▶ [Records supplied]

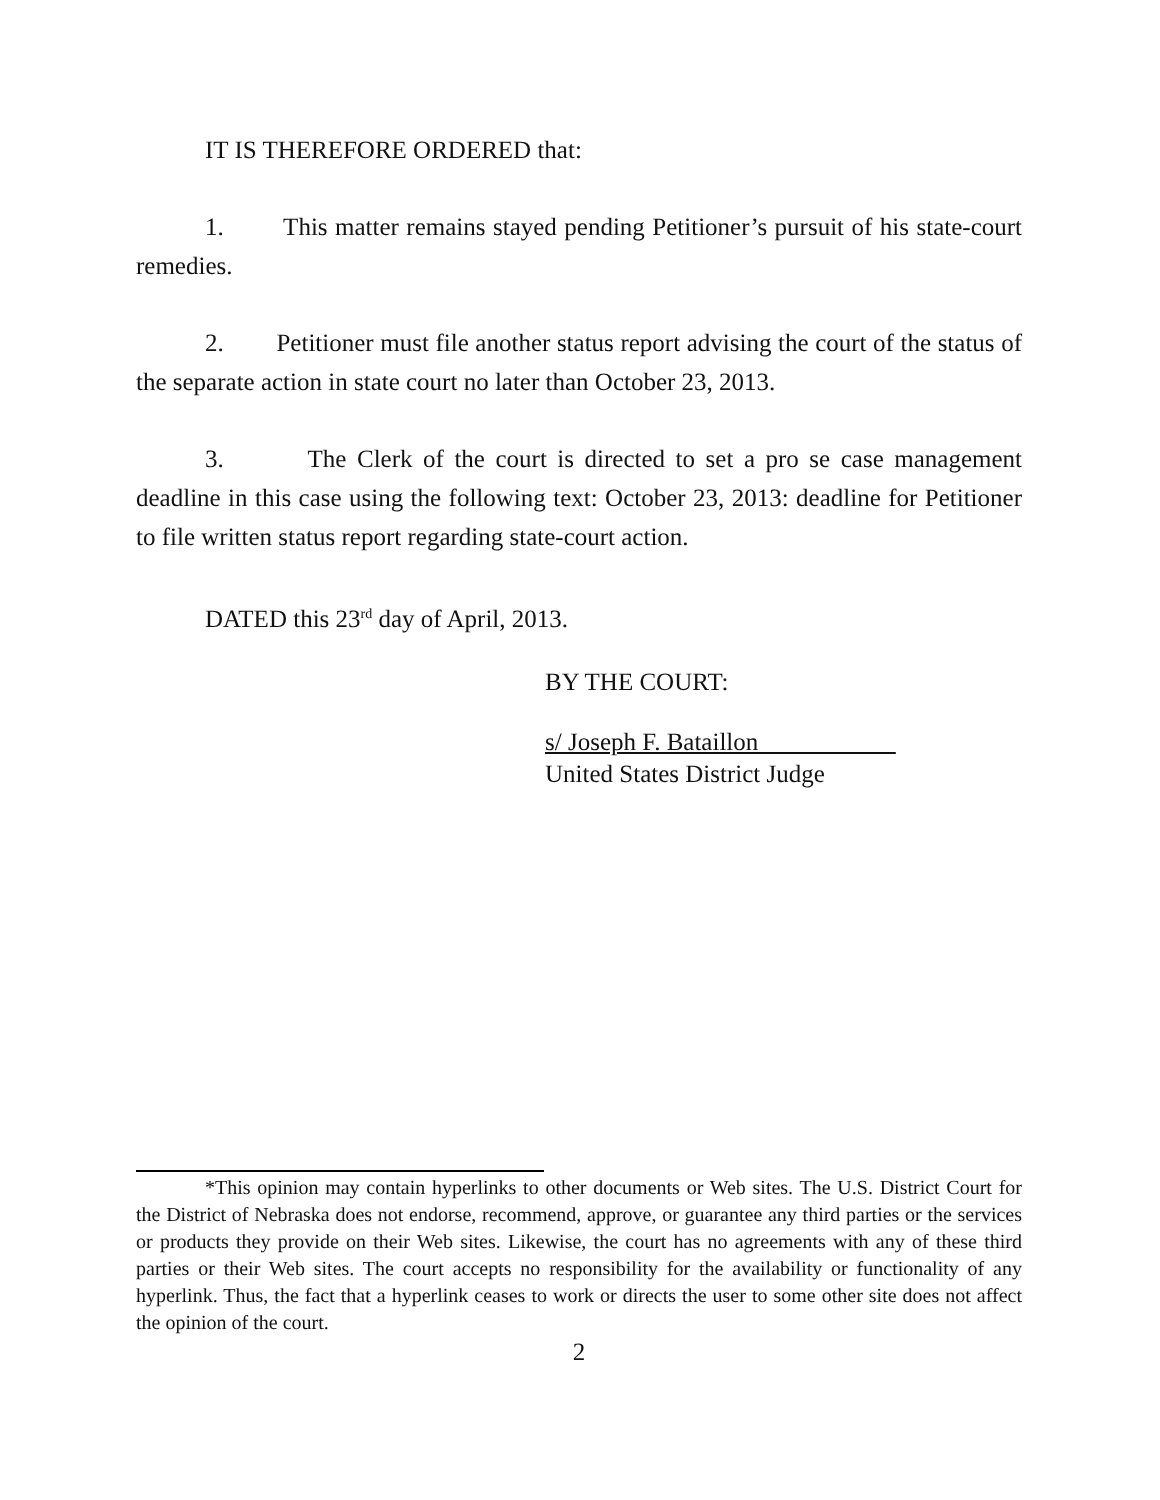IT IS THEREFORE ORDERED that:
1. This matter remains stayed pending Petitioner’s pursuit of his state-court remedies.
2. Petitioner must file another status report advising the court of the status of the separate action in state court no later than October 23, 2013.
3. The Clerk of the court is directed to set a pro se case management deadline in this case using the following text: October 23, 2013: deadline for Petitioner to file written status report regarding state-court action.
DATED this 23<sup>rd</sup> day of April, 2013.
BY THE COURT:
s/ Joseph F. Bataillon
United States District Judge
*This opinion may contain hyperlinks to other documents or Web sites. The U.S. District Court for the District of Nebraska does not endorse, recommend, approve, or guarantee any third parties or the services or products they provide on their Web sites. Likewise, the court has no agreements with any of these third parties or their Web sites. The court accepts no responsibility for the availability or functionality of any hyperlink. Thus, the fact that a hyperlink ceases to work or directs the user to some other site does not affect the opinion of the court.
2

▶ [Work task] Start at the first line of the records and write out everything up to and including the line containing "2. Petitioner must". No pictures.

▶ [Answer to the exercise]
IT IS THEREFORE ORDERED that:
1. This matter remains stayed pending Petitioner’s pursuit of his state-court remedies.
2. Petitioner must file another status report advising the court of the status of the separate action in state court no later than October 23, 2013.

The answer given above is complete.